His gaze dropped to where she’d touched his arm then his brow rose in question of her comment.
“If you left it, I’d eat it,” she clarified, not lowering her gaze despite how her blood pumped through her body at warp speed and made her feel as if she needed to call time out so she could catch her breath.
Again his eyes ran over her features, taking their time and not seeming to mind the bumps and valleys along the journey. “That would be a bad thing?”
“I’m a woman who is constantly on a diet,” she admitted, sucking in her waist reflexively as his gaze traveled lower. Not that holding her belly in would do much good.
“You have no reason to be on a diet.” When his eyes met hers, they were blue fire, hot, lust-filled.
A thousand carolers began to sing in her soul, louder and louder until she might explode from the sheer beauty of it, until she was sure the sound must be able to be heard in heaven itself.
“No reason at all,” he repeated, his gaze burning hotter. “You’re perfect just as you are.”
Um, right. Perfect. If you liked a woman who was busty and hippy, with a little extra thigh thrown in on the sides. But she couldn’t look away from Dirk, because he was either the most talented fibber in the world or he meant what he said. And, darn, if those carolers hadn’t gone up another octave in the pit of her belly, making every individual cell vibrate in a happy dance.
“I, uh…” What could she say when he was looking at her as if a slightly fuller figure really was perfection? She shoved the fudge at him. “Thank you, but I’m glad you’re taking it, all the same.”

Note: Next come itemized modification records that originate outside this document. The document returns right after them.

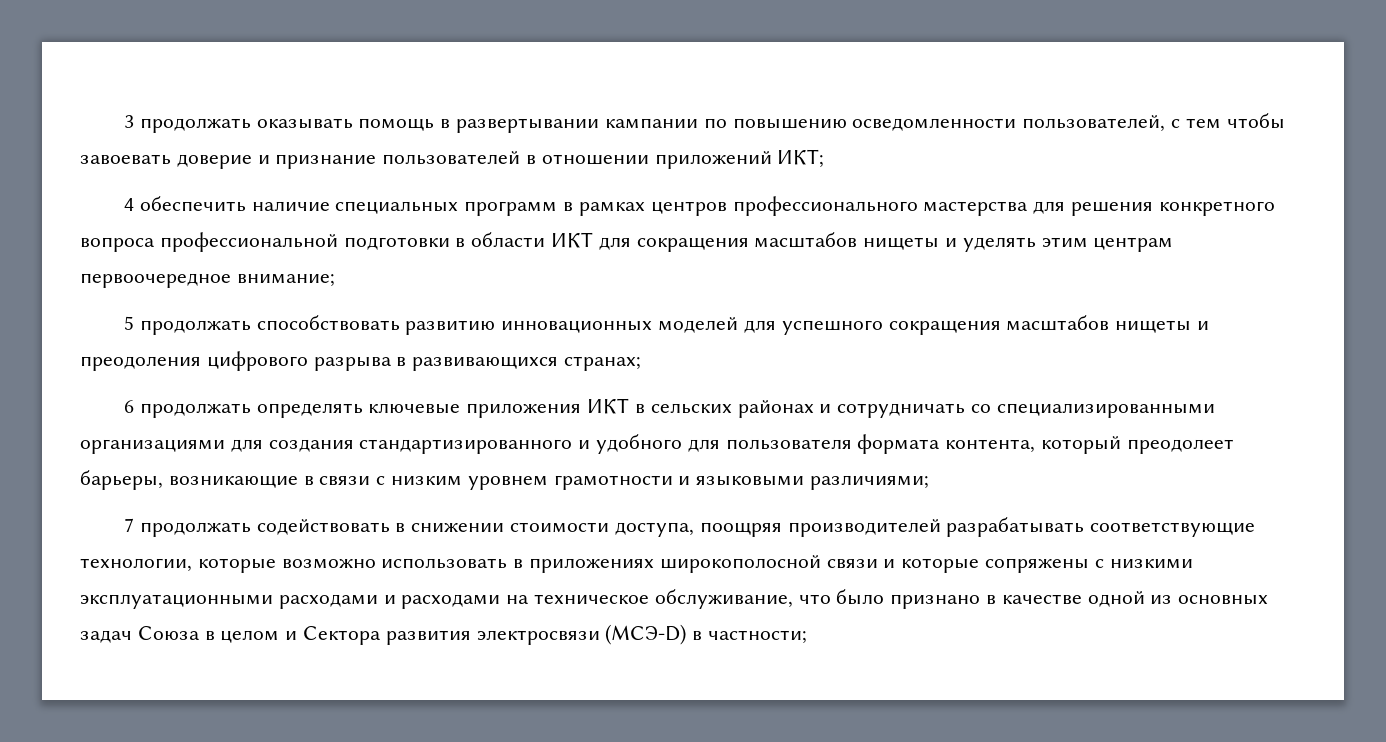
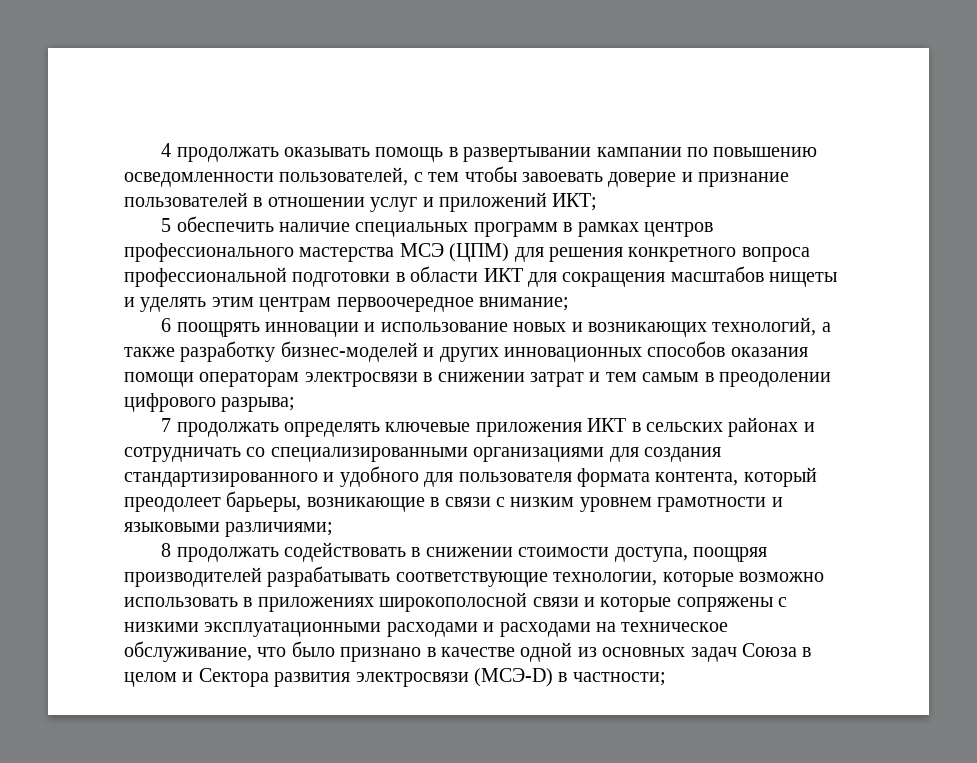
[124,115,135,128] 3 -> [161,143,172,157] 4
(649, 159) none -> [370,197,434,212] услуг и
[124,198,135,211] 4 -> [161,218,172,232] 5
(1029, 208) none -> [399,243,510,262] МСЭ (ЦПМ)
[124,315,1209,335] [80,351,642,371] [124,400,135,413] 5 продолжать способствовать развитию инновационных моделей для успешного сокращения масштабов нищеты и преодоления цифрового разрыва в развивающихся странах; // 6 -> [161,317,831,337] [124,341,808,362] [124,372,831,387] [124,393,296,412] [161,418,172,432] 6 поощрять инновации и использование новых и возникающих технологий, а также разработку бизнес-моделей и других инновационных способов оказания помощи операторам электросвязи в снижении затрат и тем самым в преодолении цифрового разрыва; // 7
[124,518,135,532] 7 -> [161,543,172,557] 8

He looked as if he wanted to say more, but must have decided against doing so as he took the candy, stared at her a few moments, his gaze going from fire to almost a sad smoldering. “Bye, Abs. You working tomorrow night?”

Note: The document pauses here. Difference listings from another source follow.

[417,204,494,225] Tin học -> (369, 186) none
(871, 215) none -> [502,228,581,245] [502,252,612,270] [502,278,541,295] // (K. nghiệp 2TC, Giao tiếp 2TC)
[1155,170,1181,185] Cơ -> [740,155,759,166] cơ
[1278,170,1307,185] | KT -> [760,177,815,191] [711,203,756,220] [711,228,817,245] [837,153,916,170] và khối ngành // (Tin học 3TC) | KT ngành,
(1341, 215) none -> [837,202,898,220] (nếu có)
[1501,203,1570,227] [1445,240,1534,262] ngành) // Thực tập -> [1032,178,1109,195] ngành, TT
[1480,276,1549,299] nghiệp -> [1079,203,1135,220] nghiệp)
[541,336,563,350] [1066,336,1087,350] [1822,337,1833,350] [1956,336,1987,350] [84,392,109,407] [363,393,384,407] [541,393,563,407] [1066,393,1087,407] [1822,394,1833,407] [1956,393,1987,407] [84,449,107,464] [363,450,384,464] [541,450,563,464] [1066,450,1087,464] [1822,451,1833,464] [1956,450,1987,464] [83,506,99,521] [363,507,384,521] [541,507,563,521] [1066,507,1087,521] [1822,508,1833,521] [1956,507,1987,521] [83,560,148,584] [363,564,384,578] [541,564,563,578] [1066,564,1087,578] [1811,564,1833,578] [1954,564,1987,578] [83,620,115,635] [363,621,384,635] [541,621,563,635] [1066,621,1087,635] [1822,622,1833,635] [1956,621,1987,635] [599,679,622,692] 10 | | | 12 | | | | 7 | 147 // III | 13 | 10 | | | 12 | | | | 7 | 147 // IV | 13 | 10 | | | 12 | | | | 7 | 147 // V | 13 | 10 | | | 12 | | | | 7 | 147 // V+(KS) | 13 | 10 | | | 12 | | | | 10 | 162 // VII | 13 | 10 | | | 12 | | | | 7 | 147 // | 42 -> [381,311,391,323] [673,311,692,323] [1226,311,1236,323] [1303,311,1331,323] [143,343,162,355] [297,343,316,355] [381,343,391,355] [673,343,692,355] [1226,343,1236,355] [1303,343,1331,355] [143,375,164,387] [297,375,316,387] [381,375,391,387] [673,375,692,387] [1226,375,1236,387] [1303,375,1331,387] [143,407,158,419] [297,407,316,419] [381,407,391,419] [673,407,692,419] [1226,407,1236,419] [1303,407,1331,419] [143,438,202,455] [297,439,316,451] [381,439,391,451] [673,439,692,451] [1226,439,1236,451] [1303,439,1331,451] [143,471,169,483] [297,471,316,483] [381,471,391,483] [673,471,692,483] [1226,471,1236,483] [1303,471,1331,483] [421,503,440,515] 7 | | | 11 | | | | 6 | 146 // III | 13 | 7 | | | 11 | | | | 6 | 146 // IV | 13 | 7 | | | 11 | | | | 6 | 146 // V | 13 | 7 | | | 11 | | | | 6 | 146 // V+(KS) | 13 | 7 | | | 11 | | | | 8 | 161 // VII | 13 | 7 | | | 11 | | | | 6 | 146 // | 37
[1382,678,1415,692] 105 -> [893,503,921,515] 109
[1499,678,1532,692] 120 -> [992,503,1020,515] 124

Abs. He really shouldn’t say her name like that so carelessly! Holding her breath, she nodded.
“Are you planning to go to the hospital Christmas party this weekend?” Had he winced while asking that? Or after the words had left his mouth?

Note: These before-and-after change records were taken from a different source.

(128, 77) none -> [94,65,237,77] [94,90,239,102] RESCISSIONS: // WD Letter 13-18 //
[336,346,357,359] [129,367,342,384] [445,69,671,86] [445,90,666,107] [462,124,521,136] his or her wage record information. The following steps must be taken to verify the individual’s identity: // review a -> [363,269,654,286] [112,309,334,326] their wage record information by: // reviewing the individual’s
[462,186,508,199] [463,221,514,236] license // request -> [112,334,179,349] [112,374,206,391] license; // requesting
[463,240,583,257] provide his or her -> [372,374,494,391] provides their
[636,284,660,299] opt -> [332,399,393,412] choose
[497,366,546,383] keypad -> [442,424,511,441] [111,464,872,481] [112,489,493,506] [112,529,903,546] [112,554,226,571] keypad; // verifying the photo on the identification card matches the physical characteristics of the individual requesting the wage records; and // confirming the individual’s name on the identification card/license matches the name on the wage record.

“Of course,” she answered slowly, watching the play of conflicting emotions dance on his face. “I’m on the hospital’s Christmas committee and helped put the party together. Are you going?”
“I hadn’t planned to, but…” He paused, looked as if he needed to loosen his collar even though his black T-shirt was far from restricting at the neck.
“But?” she prompted, her eyes focusing on a bead of sweat she’d swear was forming on his brow.
He took a deep breath, as if he was about to embark on a dangerous quest he really didn’t want to go on but had little choice. “If you’ll go with me, I could probably tolerate it this once. When I didn’t RSVP, the hospital administrator came by.” Dirk sighed, looking almost as uncomfortable as he had when he’d been playing Santa. “He said it wouldn’t look good for the newest member on the medical staff to not show for the hospital’s biggest employee social event of the year.”